Use double.ToString("N1"):
double d1 = 1d;
double d2 = 0.2423423d;
double d3 = 0.1d;
double d4 = 1234d;
Console.WriteLine(d1.ToString("N1"));
Console.WriteLine(d2.ToString("N1"));
Console.WriteLine(d3.ToString("N1"));
Console.WriteLine(d4.ToString("N1"));
Demo
Standard Numeric Format Strings
The Numeric ("N") Format Specifier
Update
(1.234).ToString("N1") produces 1.2 and in addition to removing additional decimal digits, it also adds a thousands separator
Well, perhaps you need to implement a custom NumberFormatInfo object which you can derive from the current CultureInfo and use in double.ToString:
var culture = CultureInfo.CurrentCulture;
var customNfi = (NumberFormatInfo)culture.NumberFormat.Clone();
customNfi.NumberDecimalDigits = 1;
customNfi.NumberGroupSeparator = "";
Console.WriteLine(d1.ToString(customNfi));
Note that you need to clone it since it's readonly by default.
Demo
There is not a built in method to append a mandatory .0 to the end of whole numbers with the .ToString() method, as the existing formats will truncate or round based on the number of decimal places you specify.

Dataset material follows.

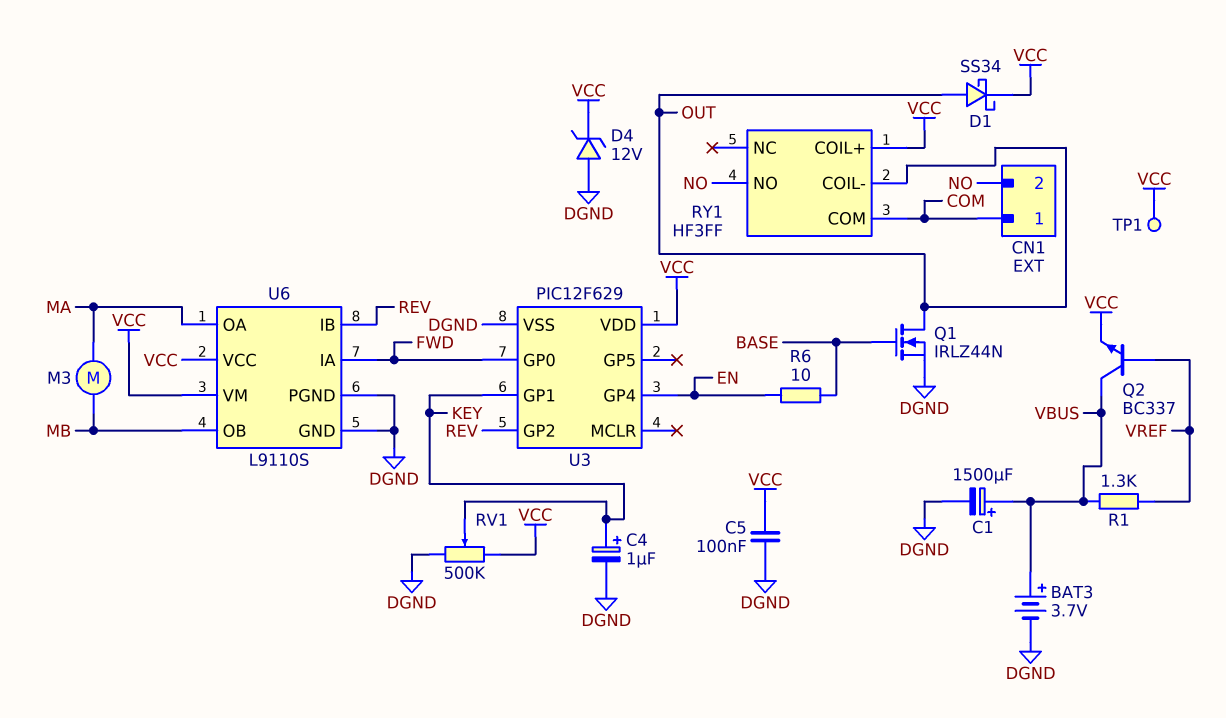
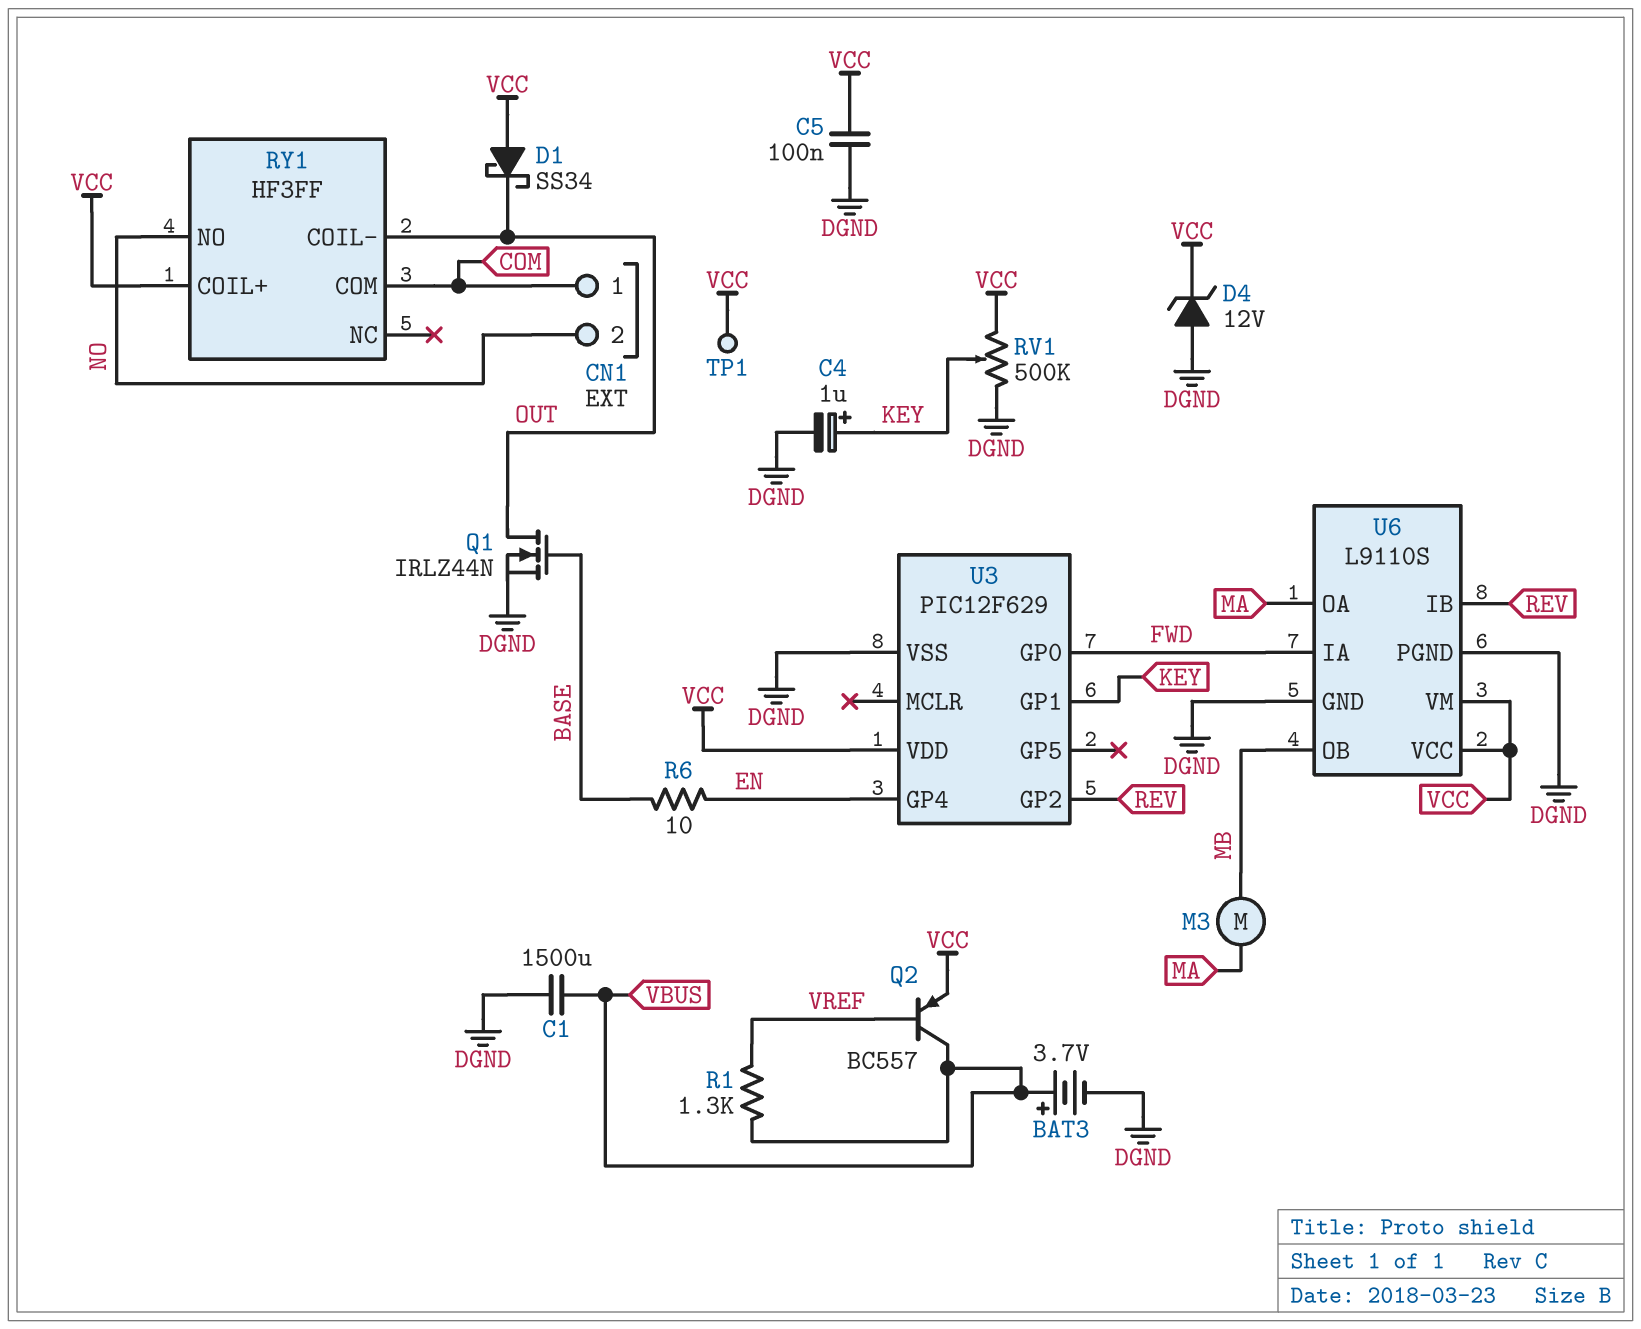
C1: 1500uF (plus VBUS, minus DGND) -> 1500uF (DGND, VBUS)
D1: schottky SS34 (A OUT, K VCC) -> schottky SS34 (A VCC, K OUT)
Q2: NPN BC337 (B VREF, C VBUS, E VCC) -> PNP BC557 (B VREF, C VBUS, E VCC)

My suggestion is to just roll your own implementation with an extension method
public static String ToDecmialString(this double source)
{
if ((source % 1) == 0)
return source.ToString("f1");
else
return source.ToString();
}
And the usage:
double d1 = 1;
double d2 = 0.2423423;
double d3 = 0.1;
double d4 = 1234;
Console.WriteLine(d1.ToDecimalString());
Console.WriteLine(d2.ToDecimalString());
Console.WriteLine(d3.ToDecimalString());
Console.WriteLine(d4.ToDecimalString());
Results in this output:
1.0
0.2423423
0.1
1234.0
You could do something like this: if the number doesn't have decimal points you can format its output to enforce one decimal 0 and if it has decimal places, just use ToString();
double a1 = 1;
double a2 = 0.2423423;
string result = string.Empty;
if(a1 - Math.Floor(a1) >0.0)
result = a1.ToString();
else
result = a1.ToString("F1");
if (a2 - Math.Floor(a2) > 0.0)
result = a2.ToString();
else
result = a2.ToString("F1");
When you use "F" as formatting, the output won't contain thousands separator and the number that follows it specifies the number of decimal places.
Use ToString("0.0###########################").
It does work. I found it in duplicate of your question decimal ToString formatting which gives at least 1 digit, no upper limit
Double provides a method ToString() where you can pass an IFormatProvider-object stating how you want your double to be converted.
Additionally, it should display trailing 0 at all costs.
value = 16034.125E21;
// Display value using the invariant culture.
Console.WriteLine(value.ToString(CultureInfo.InvariantCulture));
// Display value using the en-GB culture.
Console.WriteLine(value.ToString(CultureInfo.CreateSpecificCulture("en-GB")));
// Display value using the de-DE culture.
Console.WriteLine(value.ToString(CultureInfo.CreateSpecificCulture("de-DE")));
// This example displays the following output to the console:
// -16325.62015
// -16325.62015
// -16325,62015
// 1.6034125E+25
// 1.6034125E+25
// 1,6034125E+25
Here is the documentation from MSDN.
You can cast to string and then appen ".0" if there was no decimal point given
string sValue=doubleValue.ToString();
if(!sValue.Contains('.'))
sValue+=".0";
EDIT:
As mentioned in the comments '.' may not be the decimal seperator in the current culture. Refer to this article to retrieve the actual seperator if you want make your code save for this case.